I run ahead of myself, however. On Monday, I didn't have a solicitor of any sort on board, since in my circle we prefer not to go to law; rather, we lead with the knuckle and stand up close, breathing down the back of a litigant's neck.

On occasions when that hasn't worked, I've either relied on the advice of the Bishop of Belgravia (a struck- off solicitor who was told when he was disbarred that it was customary for an officer of the court to advise his clients after an offence had been committed rather than before), or on arguments put forward in a well-thumbed copy of my friend Professor Ronald Dworkin's seminal paper, Is Law a System of Rules?, frequently, on that account, confounding a stipendiary magistrate with Dworkin's sternly anti-positivist stance on the concept of legal obligation, and, just as frequently, not.

'In hard cases such as this, your worship,' I say, 'it's as plain to me as the nose on your face that your positivist position - legal obligation issuing entirely from the pedigree of certain rules - leads us nowhere and tells us nothing.'

'Horse-feathers,' says his worship. ' pounds 200. Six weeks to pay.'

Anyway, the Bishop of Belgravia recently fell off his perch, and it didn't seem sensible to appear before Chapman and Judd with nothing but Dworkin in absentia. At which point I suddenly remembered Mr Dipley of Dipley & Dipley, an old-time outfit which had once looked after my mother's affairs.

When my mother died, young Mr Dipley persuaded my sister and me to sell her house in Sunningdale (30 acres and 20 bedrooms, each with bath) for pounds 6,000 to an estate agent who then divided it into 15 flats, charging pounds 55,000 per flat. And that was in 1956.

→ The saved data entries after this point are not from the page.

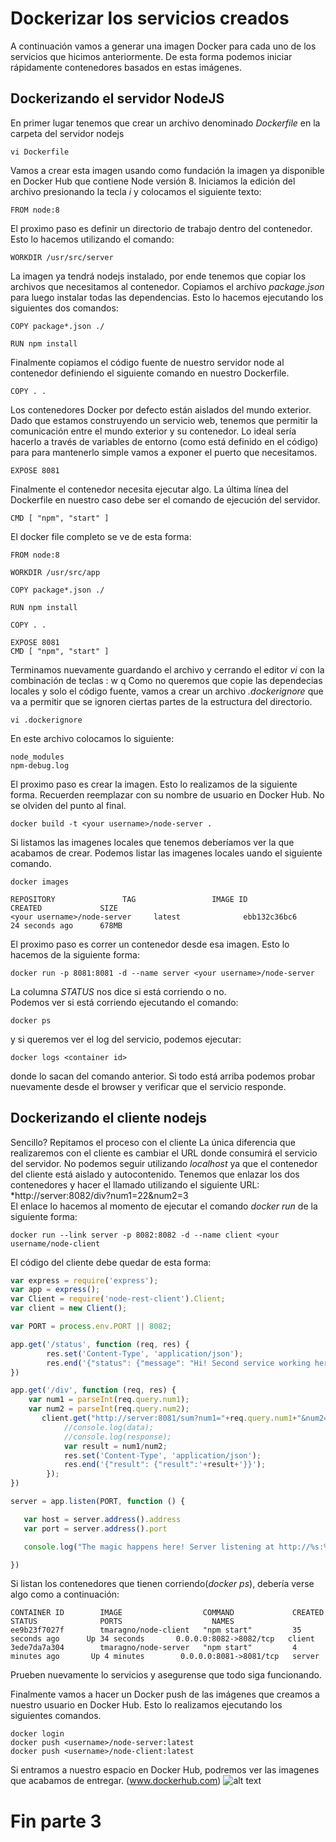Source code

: # Dockerizar los servicios creados
A continuación vamos a generar una imagen Docker para cada uno de los servicios que hicimos anteriormente. De esta forma podemos iniciar rápidamente contenedores basados en estas imágenes. 

## Dockerizando el servidor NodeJS
En primer lugar tenemos que crear un archivo denominado *Dockerfile* en la carpeta del servidor nodejs
```shell
vi Dockerfile
```
Vamos a crear esta imagen usando como fundación la imagen ya disponible en Docker Hub que contiene Node versión 8. Iniciamos la edición del archivo presionando la tecla *i* y colocamos el siguiente texto:
```docker
FROM node:8
```
El proximo paso es definir un directorio de trabajo dentro del contenedor. Esto lo hacemos utilizando el comando:
```docker
WORKDIR /usr/src/server
```
La imagen ya tendrá nodejs instalado, por ende tenemos que copiar los archivos que necesitamos al contenedor. Copiamos el archivo *package.json* para luego instalar todas las dependencias. Esto lo hacemos ejecutando los siguientes dos comandos:
```docker
COPY package*.json ./

RUN npm install
```
Finalmente copiamos el código fuente de nuestro servidor node al contenedor definiendo el siguiente comando en nuestro Dockerfile.
```docker
COPY . .
```
Los contenedores Docker por defecto están aislados del mundo exterior. Dado que estamos construyendo un servicio web, tenemos que permitir la comunicación entre el mundo exterior y su contenedor. Lo ideal sería hacerlo a través de variables de entorno (como está definido en el código) para para mantenerlo simple vamos a exponer el puerto que necesitamos.
```docker
EXPOSE 8081
```
Finalmente el contenedor necesita ejecutar algo. La última línea del Dockerfile en nuestro caso debe ser el comando de ejecución del servidor. 
```docker
CMD [ "npm", "start" ]
```
El docker file completo se ve de esta forma:
```docker
FROM node:8

WORKDIR /usr/src/app

COPY package*.json ./

RUN npm install

COPY . .

EXPOSE 8081
CMD [ "npm", "start" ]
```
Terminamos nuevamente guardando el archivo y cerrando el editor *vi* con la combinación de teclas : w q <enter>
Como no queremos que copie las dependecias locales y solo el código fuente, vamos a crear un archivo *.dockerignore* que va a permitir que se ignoren ciertas partes de la estructura del directorio.
```shell
vi .dockerignore
```
En este archivo colocamos lo siguiente:
```docker
node_modules
npm-debug.log
```
El proximo paso es crear la imagen. Esto lo realizamos de la siguiente forma. Recuerden reemplazar <username> con su nombre de usuario en Docker Hub. No se olviden del punto al final.
```shell
docker build -t <your username>/node-server .
```
Si listamos las imagenes locales que tenemos deberíamos ver la que acabamos de crear. Podemos listar las imagenes locales uando el siguiente comando.
```shell
docker images

REPOSITORY               TAG                 IMAGE ID            CREATED             SIZE
<your username>/node-server     latest              ebb132c36bc6        24 seconds ago      678MB
```
El proximo paso es correr un contenedor desde esa imagen. Esto lo hacemos de la siguiente forma:
```shell
docker run -p 8081:8081 -d --name server <your username>/node-server
```
La columna *STATUS* nos dice si está corriendo o no. <br/>
Podemos ver si está corriendo ejecutando el comando:
```shell
docker ps
```
y si queremos ver el log del servicio, podemos ejecutar:
```shell
docker logs <container id>
```
donde <container id> lo sacan del comando anterior. Si todo está arriba podemos probar nuevamente desde el browser y verificar que el servicio responde.

## Dockerizando el cliente nodejs
Sencillo? Repitamos el proceso con el cliente
La única diferencia que realizaremos con el cliente es cambiar el URL donde consumirá el servicio del servidor. No podemos seguir utilizando *localhost* ya que el contenedor del cliente está aislado y autocontenido. Tenemos que enlazar los dos contenedores y hacer el llamado utilizando el siguiente URL: *http://server:8082/div?num1=22&num2=3 <br/>
El enlace lo hacemos al momento de ejecutar el comando *docker run* de la siguiente forma:
```shell
docker run --link server -p 8082:8082 -d --name client <your username/node-client
```
El código del cliente debe quedar de esta forma:
```javascript
var express = require('express');
var app = express();
var Client = require('node-rest-client').Client;
var client = new Client();

var PORT = process.env.PORT || 8082;

app.get('/status', function (req, res) {
        res.set('Content-Type', 'application/json');
        res.end('{"status": {"message": "Hi! Second service working here!"}}');
})

app.get('/div', function (req, res) {
	var num1 = parseInt(req.query.num1);
	var num2 = parseInt(req.query.num2);
       client.get("http://server:8081/sum?num1="+req.query.num1+"&num2="+req.query.num2, function (data, response) {
			//console.log(data);
			//console.log(response);
			var result = num1/num2;
			res.set('Content-Type', 'application/json');
			res.end('{"result": {"result":'+result+'}}');
		});
})

server = app.listen(PORT, function () {

   var host = server.address().address
   var port = server.address().port

   console.log("The magic happens here! Server listening at http://%s:%s", host, port)

})
```
Si listan los contenedores que tienen corriendo(*docker ps*), debería verse algo como a continuación:
```shell
CONTAINER ID        IMAGE                  COMMAND             CREATED             STATUS              PORTS                    NAMES
ee9b23f7027f        tmaragno/node-client   "npm start"         35 seconds ago      Up 34 seconds       0.0.0.0:8082->8082/tcp   client
3ede7da7a304        tmaragno/node-server   "npm start"         4 minutes ago       Up 4 minutes        0.0.0.0:8081->8081/tcp   server
```
Prueben nuevamente lo servicios y asegurense que todo siga funcionando.

Finalmente vamos a hacer un Docker push de las imágenes que creamos a nuestro usuario en Docker Hub. Esto lo realizamos ejecutando los siguientes comandos.
```shell
docker login
docker push <username>/node-server:latest
docker push <username>/node-client:latest
```
Si entramos a nuestro espacio en Docker Hub, podremos ver las imagenes que acabamos de entregar. (www.dockerhub.com)
![alt text](https://github.com/tmaragno/workshops/blob/master/images/dockerhub.PNG "Docker hub image")

# Fin parte 3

Young Mr Dipley would be more than a match for Chapman and Judd's smart West End representatives, always supposing he was still alive, of course. I rang him up and, on discovering that he was indeed still with us, told him to be at Chapman's office at 2pm on Friday. I then rang up Pete the Schnoz and Roger from Chicago, thereafter being reassured that each would be accompanied by a brief - Pete the Schnoz by his next-door neighbour and Roger from Chicago by Marvin Mitchelson, no less. However, when I pitched up at Chapman's office I discovered that neither had a lawyer with him.

'Where's your chap?' I said to Pete the Schnoz. 'In chambers?'

'In recovery,' said Pete the Schnoz.

'And yours?' I said to Roger from Chicago. 'In recovery?'

'In prison,' said Roger from Chicago.

I'll be shafted here, I thought, but then I thought, no, I was forgetting my chap Dipley. And I was right. He shafted me before the others got a chance.

'While the other writers should be paid generously,' he said, 'it would be fairer, I think, were my client to contribute his services on the house. Further, if he's not being paid, he might as well be taken off the job.'

'Hear hear,' said Pete the Schnoz. 'Have a banana.'

Then he turned to Roger from Chicago. 'Would you like to go out tonight?'

'Don't be silly,' said Roger from Chicago. 'Only Sun Page 3 girls go out on Friday night.' They'll not last long together.